**TO DO**
Carry on the post arguing about NBA owners' profits and ticket prices, picking up after its final sentence.

**TEXT**
This will be my final post on this matter, b/c I know people tend to get
tired of it when the list is for basketball talk, not ideology.  If anyone
wants to discuss it off the list that's fine.

This is my major point if people don't want to read this whole thing:

Owners greed for more profit + Players wanting huge salaries (deserved or
not) + ridiculous "operational costs" like Pat Riley or Rick Pitino making
$15 million/year = pricing the fan like me and my friends & neighbors out
of being able to watch pro basketball live. And I think that sucks.

I agree here, but just the basic idea of high prices, not the fact that
everyone wants to make money, if the owners can't make money they won't run
teams.  A professional team in any league is an investment, and without a
good return-on-investment there would be no professional leagues.  Maybe
that is OK with you, but pro sports is part of America and so is making
money.   So if an Owner isn't making money, what he should do is shut his
mouth and sell the team to someone who can.

>I think this is a silly argument by Paul (No personal attack here, just
>my opinion) I have responded to each section.  I think this debate has
>to much emotion involved at the expense of reality.
>
>Here is Mark Piotrowski voicing the opinion he is entitled to:

These are actually my ideas (mark Piotrowski) that you quote throughout
your reply, not Paul's.

Jim, I have a feeling that you and I just have fundamentally different
beliefs on the nature & ethics of profit, capitalism, etc.  I don't believe
that the owners are entitled to mega-proftis b/c what makes $$ for the NBA
is the players playing basketball, period.  That's all I care to see.  I'm
just so tired of hearing about the owners' "right" to make a profit
becoming the most important thing.  I'm tired of it in the NBA, at
workplaces around the country, everywhere.  That "right" (which I don't
think is a right) has taken precedence over everything else.  What about my
right to see a basketball game for a reasonable price?

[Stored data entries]
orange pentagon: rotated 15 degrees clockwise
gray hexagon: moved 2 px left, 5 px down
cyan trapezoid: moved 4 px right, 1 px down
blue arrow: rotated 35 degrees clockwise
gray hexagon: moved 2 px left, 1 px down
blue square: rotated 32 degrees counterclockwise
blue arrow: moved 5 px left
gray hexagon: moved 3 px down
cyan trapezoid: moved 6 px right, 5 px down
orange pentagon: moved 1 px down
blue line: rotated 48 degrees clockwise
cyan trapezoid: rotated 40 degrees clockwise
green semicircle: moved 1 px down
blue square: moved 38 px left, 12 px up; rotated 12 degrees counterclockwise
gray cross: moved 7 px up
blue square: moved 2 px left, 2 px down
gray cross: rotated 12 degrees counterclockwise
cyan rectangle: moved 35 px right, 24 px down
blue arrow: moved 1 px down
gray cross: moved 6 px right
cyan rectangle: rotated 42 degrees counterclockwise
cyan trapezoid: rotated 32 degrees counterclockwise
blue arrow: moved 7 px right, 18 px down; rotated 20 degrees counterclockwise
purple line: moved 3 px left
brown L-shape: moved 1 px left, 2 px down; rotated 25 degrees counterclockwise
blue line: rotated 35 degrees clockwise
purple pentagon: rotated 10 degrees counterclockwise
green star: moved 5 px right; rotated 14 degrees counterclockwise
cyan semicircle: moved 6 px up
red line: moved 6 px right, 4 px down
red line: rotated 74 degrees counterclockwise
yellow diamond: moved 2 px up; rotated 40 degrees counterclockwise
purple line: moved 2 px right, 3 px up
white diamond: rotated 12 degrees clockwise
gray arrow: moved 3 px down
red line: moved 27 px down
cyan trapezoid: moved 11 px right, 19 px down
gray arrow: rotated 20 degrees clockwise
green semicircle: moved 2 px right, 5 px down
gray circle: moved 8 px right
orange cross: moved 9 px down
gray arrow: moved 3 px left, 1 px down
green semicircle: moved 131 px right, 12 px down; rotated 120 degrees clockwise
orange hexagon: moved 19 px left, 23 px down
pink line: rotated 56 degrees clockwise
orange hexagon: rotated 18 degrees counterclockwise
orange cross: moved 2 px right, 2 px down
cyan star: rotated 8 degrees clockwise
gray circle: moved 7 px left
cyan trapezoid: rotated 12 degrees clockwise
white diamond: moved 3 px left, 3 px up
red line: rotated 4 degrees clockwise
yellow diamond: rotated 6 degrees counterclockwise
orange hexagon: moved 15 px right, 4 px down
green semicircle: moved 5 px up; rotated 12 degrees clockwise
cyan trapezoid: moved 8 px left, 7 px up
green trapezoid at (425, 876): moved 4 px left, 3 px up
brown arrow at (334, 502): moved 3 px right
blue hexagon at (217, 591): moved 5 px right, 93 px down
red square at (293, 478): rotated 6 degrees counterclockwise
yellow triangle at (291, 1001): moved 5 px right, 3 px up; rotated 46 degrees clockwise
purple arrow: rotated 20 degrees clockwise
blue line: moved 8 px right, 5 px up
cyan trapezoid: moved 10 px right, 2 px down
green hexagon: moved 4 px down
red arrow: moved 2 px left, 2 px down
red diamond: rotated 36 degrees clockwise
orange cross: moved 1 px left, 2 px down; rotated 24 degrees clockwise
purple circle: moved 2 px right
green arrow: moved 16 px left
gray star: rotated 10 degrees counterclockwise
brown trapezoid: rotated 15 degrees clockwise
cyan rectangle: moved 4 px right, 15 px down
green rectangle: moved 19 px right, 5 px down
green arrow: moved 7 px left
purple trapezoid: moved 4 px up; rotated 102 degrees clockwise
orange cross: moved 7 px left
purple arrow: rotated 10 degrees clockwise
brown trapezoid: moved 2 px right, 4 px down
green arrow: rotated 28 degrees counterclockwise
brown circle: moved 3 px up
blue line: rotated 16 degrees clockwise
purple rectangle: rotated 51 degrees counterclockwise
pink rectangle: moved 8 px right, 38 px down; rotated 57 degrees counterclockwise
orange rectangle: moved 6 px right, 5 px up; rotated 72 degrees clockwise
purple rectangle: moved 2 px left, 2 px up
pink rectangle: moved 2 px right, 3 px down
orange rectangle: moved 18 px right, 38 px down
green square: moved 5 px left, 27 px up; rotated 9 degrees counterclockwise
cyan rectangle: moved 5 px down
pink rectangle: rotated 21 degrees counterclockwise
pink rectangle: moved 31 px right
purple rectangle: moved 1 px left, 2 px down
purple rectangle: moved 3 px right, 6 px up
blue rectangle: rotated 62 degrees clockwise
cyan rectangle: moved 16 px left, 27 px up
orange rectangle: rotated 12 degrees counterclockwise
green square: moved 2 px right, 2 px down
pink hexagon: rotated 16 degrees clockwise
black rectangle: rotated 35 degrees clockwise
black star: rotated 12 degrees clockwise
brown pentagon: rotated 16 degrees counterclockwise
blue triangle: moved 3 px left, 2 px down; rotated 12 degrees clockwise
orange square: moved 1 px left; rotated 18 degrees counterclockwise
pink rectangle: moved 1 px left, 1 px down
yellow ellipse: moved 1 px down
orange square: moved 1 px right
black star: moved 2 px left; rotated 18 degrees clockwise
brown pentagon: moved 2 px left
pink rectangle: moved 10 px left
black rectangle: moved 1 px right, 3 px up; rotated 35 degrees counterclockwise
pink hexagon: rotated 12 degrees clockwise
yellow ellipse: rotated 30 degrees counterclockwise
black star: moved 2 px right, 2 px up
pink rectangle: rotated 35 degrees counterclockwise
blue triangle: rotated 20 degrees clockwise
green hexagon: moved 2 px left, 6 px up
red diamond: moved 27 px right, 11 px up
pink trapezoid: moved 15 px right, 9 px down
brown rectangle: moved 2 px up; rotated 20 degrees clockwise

**EXERCISE ANSWER**
I don't think that owners are entitled to mega-profits.  They don't do
anything except put their money into the league.

You don't think that investing your money is a big deal???  Could you afford
to lose all you money if the NBA went belly up.

  And they don't do this
out of the kindness of their hearts, they do it to make money.  I get tired
of hearing the arguement "Without the owners there would be no NBA".  OK,
in the most narrow sense the NBA might not exist w/o the owners, but
Basketball would exist w/o the owners and that is what I care about.

The NBA WOULD NOT EXSIST without the OWNERS, like I said before, someone has
to own the teams, no matter 	what the league.

If the benificent owners didn't do us such a favor and own teams,
basketball would still exist.  It wouldn't be the NBA it might be the
Basketball Association of America or something, but Jordan and Grant Hill
and Jason Kidd and Dana Barros would still play basketball and I'd still
love to watch them.

Who runs the BAA?  Who pays MJ to play?  Who owns the arena?  Who does the
marketing?  Who makes the TV deals?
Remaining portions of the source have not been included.